Your objective:
What is needed is an exact transcription of every record, minus the pictures.

Dataset records:
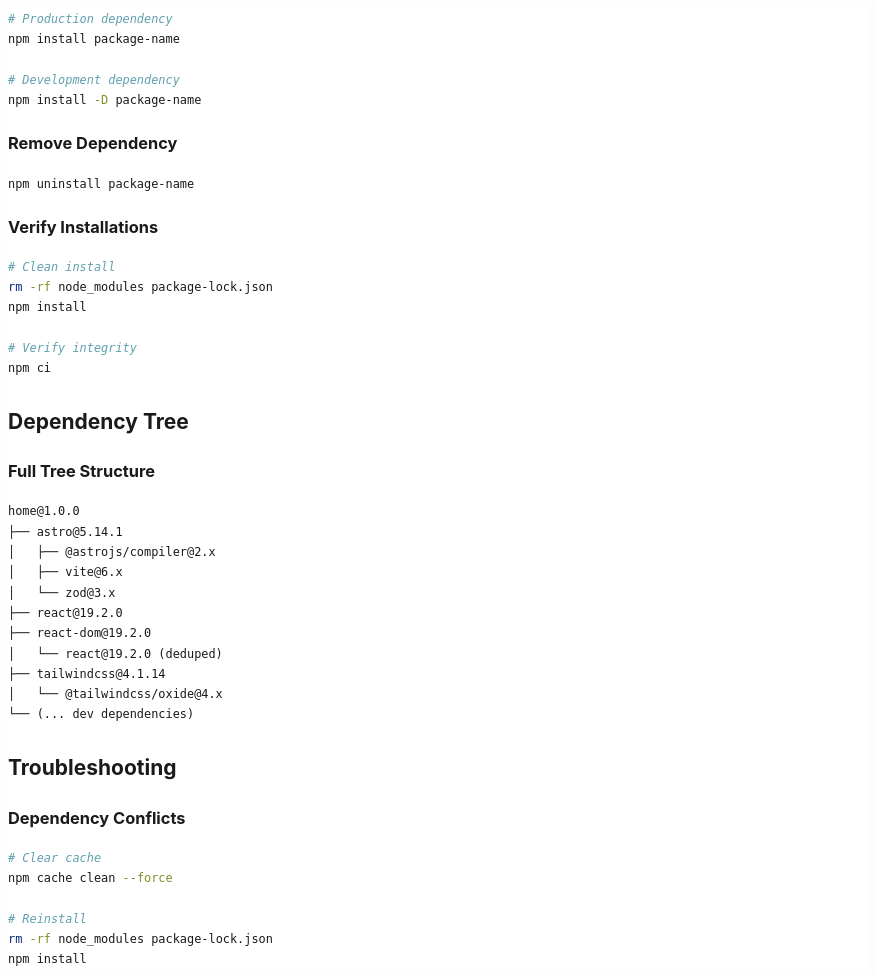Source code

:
 ```bash
# Production dependency
npm install package-name

# Development dependency
npm install -D package-name
```

### Remove Dependency

```bash
npm uninstall package-name
```

### Verify Installations

```bash
# Clean install
rm -rf node_modules package-lock.json
npm install

# Verify integrity
npm ci
```

## Dependency Tree

### Full Tree Structure

```
home@1.0.0
├── astro@5.14.1
│   ├── @astrojs/compiler@2.x
│   ├── vite@6.x
│   └── zod@3.x
├── react@19.2.0
├── react-dom@19.2.0
│   └── react@19.2.0 (deduped)
├── tailwindcss@4.1.14
│   └── @tailwindcss/oxide@4.x
└── (... dev dependencies)
```

## Troubleshooting

### Dependency Conflicts

```bash
# Clear cache
npm cache clean --force

# Reinstall
rm -rf node_modules package-lock.json
npm install
```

Response for this exercise:
Source code

:
 ```bash
# Production dependency
npm install package-name

# Development dependency
npm install -D package-name
```

### Remove Dependency

```bash
npm uninstall package-name
```

### Verify Installations

```bash
# Clean install
rm -rf node_modules package-lock.json
npm install

# Verify integrity
npm ci
```

## Dependency Tree

### Full Tree Structure

```
home@1.0.0
├── astro@5.14.1
│   ├── @astrojs/compiler@2.x
│   ├── vite@6.x
│   └── zod@3.x
├── react@19.2.0
├── react-dom@19.2.0
│   └── react@19.2.0 (deduped)
├── tailwindcss@4.1.14
│   └── @tailwindcss/oxide@4.x
└── (... dev dependencies)
```

## Troubleshooting

### Dependency Conflicts

```bash
# Clear cache
npm cache clean --force

# Reinstall
rm -rf node_modules package-lock.json
npm install
```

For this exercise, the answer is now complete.